John Powell and George Laux started a short-lived brewery in Ahnapee in 1866. Ahnapee Brewery came next. Kewaunee County had other breweries in Casco, Tisch Mills, Red River and Kewaunee. Some folks made their own, but fortune smiled on Ahnapee.
On September 1, 1869, the Kewaunee Enterprise announced the good news: Stransky and Siederman were beginning a new foundation on the south bank of the Ahnapee River near the center of town and Ahnapee was going to have a brewery! Plans included a 36' x 50', two-story building with two cellars of 50' long and 100' long. Capacity - 2,000 barrels of beer - was the best part. According to the paper, the brewery would be Wisconsin's most substantial.
When the newly organized Ahnapee Record wrote about the brewery in 1873, it was with pride that it pointed out the, then, three-story building. Owned by Wojta Stransky, Franz Swaty and Co., the brewery was the largest brick building in the county, as the courthouse had not been totally completed. Ahnapee's large brick brewery seemed to have been furnished with everything anybody could possibly want except for an ice house which wasn't built until 1880.
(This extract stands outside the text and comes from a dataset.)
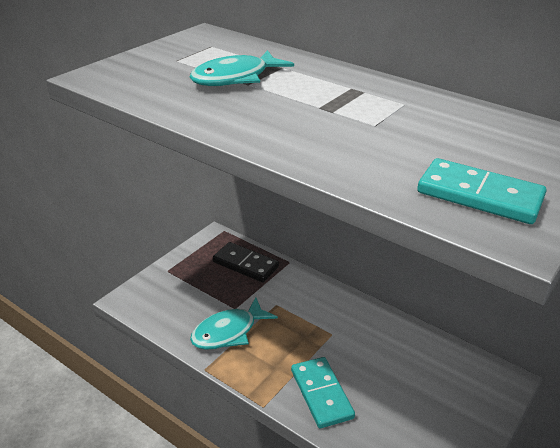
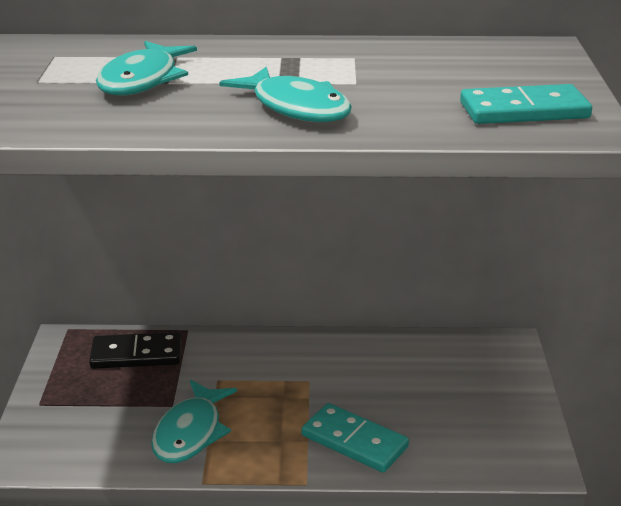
camera: 35 degrees left, 5 degrees down
none -> turquoise fish [219,67,352,122]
Beer bottles, originally developed in Milwaukee, made their way to Ahnapee and the flourishing brewing business. It wasn't long before more Milwaukee product made its way north. Ahnapee Brewery's end came in the mid-1880s when owner John Skala moved the building's contents to Menominee. By then Rahr and Hagemeister beers had become quite popular. As a 1900 era Hagemeister ad points out, their product was "pure wholesome family and lager beer."
Some saw Temperance as a problem, but it really didn't have much effect on Kewaunee County. Following the Civil War, the Good Templers Lodge was established by a large number of influential Ahnapee men and women including Judge Charles Boalt, DeWayne Stebbins, Simon Hall and Rufus Wing who was known as an advocate of Temperance since his arrival in 1860. Lodge #111 was the village's first Temperance movement, giving parties and masquerades in addition to other entertainments. It was pointed out that in Sweden it was forbidden to purchase alcoholic beverages unless a food purchase was made at the same time. The idea did not catch on in Ahnapee. However, the Enterprise opined that the Temperance Lodge was a "good move and should be sustained." Cream City House host Charles Hennemann must have been a part of the movement as he pointed out in a February 12, 1875 Sturgeon Bay Advocate ad that his hotel was a Temperance House.
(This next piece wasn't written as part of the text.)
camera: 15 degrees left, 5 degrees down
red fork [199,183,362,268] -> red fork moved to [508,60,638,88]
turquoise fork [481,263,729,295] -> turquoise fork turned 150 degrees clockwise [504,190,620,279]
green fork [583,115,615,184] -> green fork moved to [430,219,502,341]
Temperance was not held in high esteem by the vast majority of county residents and the Lodge and its movement eventually faded from the scene, though as late as 1909 St. Patrick's Temperance Society existed in Casco.
Sometimes Lager and Pilsner needed a little something to go with the brew, and that was a good cigar. Before 1900, cigars were manufactured in Ahnapee by such makers as Boalt, Neuzil, Rosenberg, Hagman and Boehm, and they made news.
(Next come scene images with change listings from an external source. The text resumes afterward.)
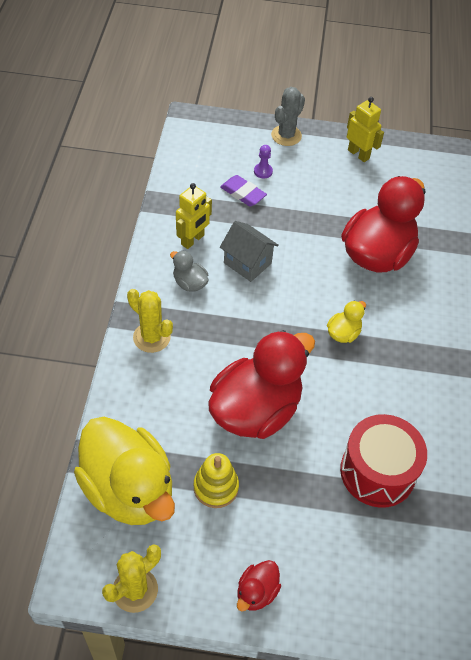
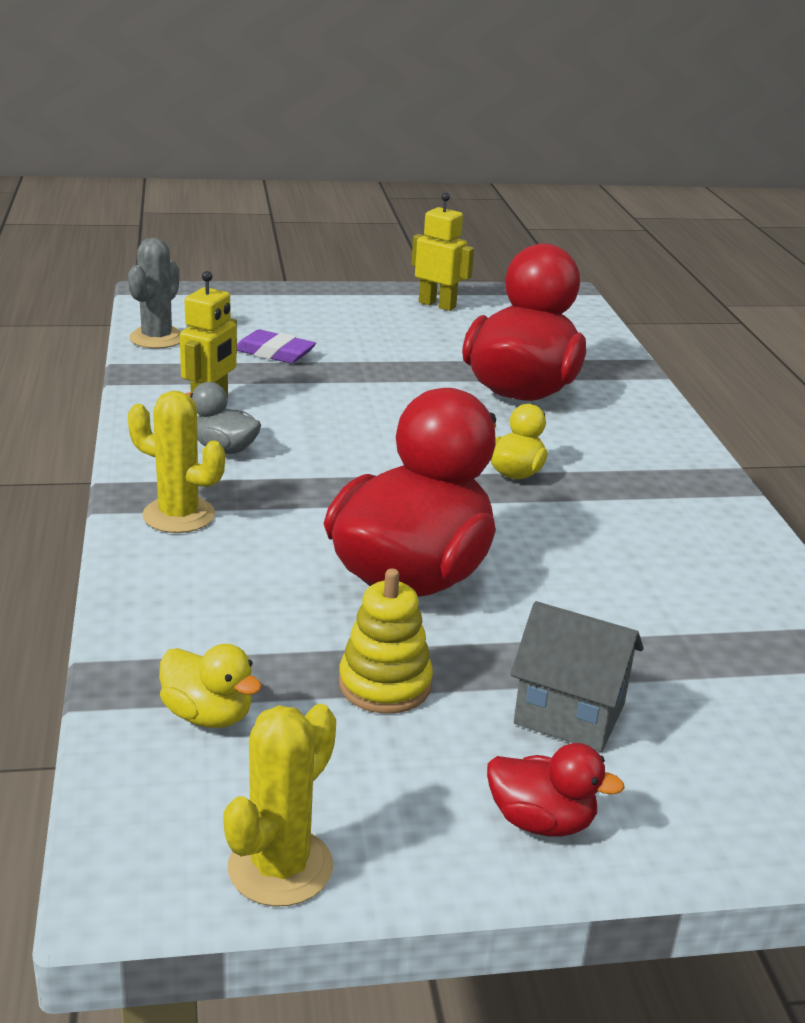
camera: 15 degrees left, 25 degrees down
yellow duck [74,417,175,525] -> yellow duck [159,644,262,728], size x0.43
grey house [220,221,279,282] -> grey house moved to [510,601,644,752]
red duck [237,560,281,611] -> red duck turned 90 degrees counterclockwise [487,743,625,837]
purple pawn [254,145,273,179] -> none
grey cactus [271,87,305,146] -> grey cactus moved to [128,238,181,349]
red drum [340,414,427,508] -> none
Numbers of cigars smoked in Ahnapee were felt to be overwhelming by the editors of the Sturgeon Bay Advocate. Readership was told in September 1884 that 3,500 cigars had been consumed in Ahnapee during the previous week. Anyone who thought about it would have realized such a thing was nearly impossible.
As surprising as it is today, Wisconsin had 27,000 acres devoted to growing tobacco in 1885. Mr. Bastar said the following May that he was constructing a small addition to his hotel for use as F. Rosenberg's cigar factory. It was announced in 1897 that William Boalt's cigar factory manufactured more cigars than any other factory on the peninsula. His brands included Lake Shore League, The Air Ship, The North Star - called "the great wonder" - and Boalt's Plantation. During the same year, Mr. Benoit opened a small factory on Steele and just after that, J.H. Hagman of Iron Mountain rented the small building on 3rd, just behind Mike Melchior's store, for use as his cigar factory and residence. Hagman's tobacco was known to be purchased in Milwaukee. A few years later, in 1907, John Boehm was manufacturing cigars on Mill Street.
The brewery came to an end in the mid-1880s. Cigar manufacturing faded years later. The old brewery building was used for a number of manufacturing ventures including washing machines and folding chairs, but nothing really stuck until Dr. Charles Stiehl, who had been manufacturing cherry wine, purchased the building and refurbished it to the gem it is today. Von Stiehl wines - favorites across the country - are manufactured in the building which is on the Historic Register. As for the cigar factories, most of the buildings remain as shops or residences without a clue suggesting of their former use.
Note: The Hagemeister ad was found in Commercial History of Algoma, WI Vol. 2.